The pain in my spine was excruciating, I was writhing around
on the bed and I was so hot I thought I would combust. My whole body was raging
in heat. Several men came flooding into the room. The whole time Adam was at my
side like a pillar of stone, keeping me safe. They plugged IV’s into my hands
to pump me with antibiotics because my temperature had spiked and there was a
risk of infection. Get this dress off me! It’s strangling me, they got it off
and I was in my bra. Vaguely I thought of the nightie I bought specially which
was still in my bag. I could feel my body pushing, a pressure so hard it was
grinding against every nerve I had in my back. My birth plan was a page and
half long, said things like: NO pethidine, NO Epidural, I want as natural as
possible. I don’t want any interference unless absolutely necessary. ….My birth
plan, was BULLSHIT. I started to ask for more pain relief when the gas and air
stopped helping, I wanted something stronger, I demanded they give me the pethidine,
I wanted it now.
“It’s too late, you’re already 9.5cm, you’ve contracted very
fast, it will probably just slow the labour now”

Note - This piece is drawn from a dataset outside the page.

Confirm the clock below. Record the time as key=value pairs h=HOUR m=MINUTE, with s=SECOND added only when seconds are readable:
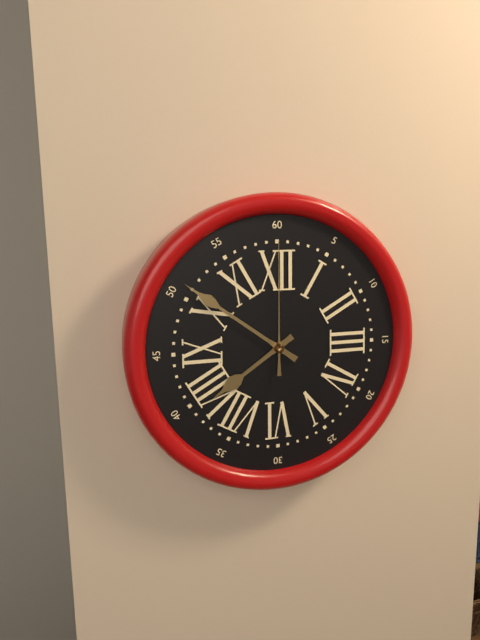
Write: h=7 m=51 s=0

What!! I couldn’t believe it, I’d missed my chance! So I sucked
deeper on the gas and I was now pushing. The midwife was telling me to do what my
body was telling me, but my body was telling me this baby was ripping me a
part. I moved to be on all fours but soon the Doctor made me roll onto my back
because the IV’s were too tangled. They kept saying they couldn’t keep babies
heartbeat, I couldn’t keep still, the pain was rushing through my stomach down
into my privates and my spine was breaking! They hauled my legs into stirrups
and the Doctor took the gas and air off me! I wasn’t pushing well enough while
taking the gas, I needed to do this on my own breathing. I thought I was going
to die. Every contraction my baby’s heartbeat was dropping, I was so scared I pushed
so hard, three big pushes every contraction, squeezing Adams hand so hard
focussing on his voice. God my back was splitting open, it was agony, the
Doctor cut me down below, and helped to get the baby’s head out, they said it
was out, I pushed again and the pain in my spine vanished instantly, like
magic, it was 9:25am, my 9.3lbs baby was purple and wet and lifted onto my body, his
head was covered in wet black hair, I touched a finger to his hair, shaking, he
wasn’t crying. They cut his cord so fast and took him away, he was across the
room under a bright light and two men were with him and he started crying and I
kept asking if he was ok and they assured me he was ok, but they needed to take
him away to get him an IV for antibiotics. I didn’t want him taken away, he
seemed to be gone for ages. They injected me for delivering the placenta, but
it didn’t come immediately, nearly half an hour went by and the doctor said
they would prep theatre if it didn’t come in the next few minutes, I heard the
word theatre and pushed again with all the strength I had left and thankfully
it came then. The doctor gave me the gas and air again while he stitched me
back up, and I don’t remember a lot about that because I sucked on that gas
like a trooper, but my baby was still out of the room and I wanted him back.
Finally
they wheeled him back in and he was back underneath the bright light, I could
see him wrapped up with a hat that was too big on his head, he was so far away
across the room, I was desperate to hold him. Adam dressed him and although it
took so long before he was in my arms, the moment I held him and put him to my
breast and he latched on, I knew I was a Mother and that I would do anything,
survive anything, fight anything, for my son.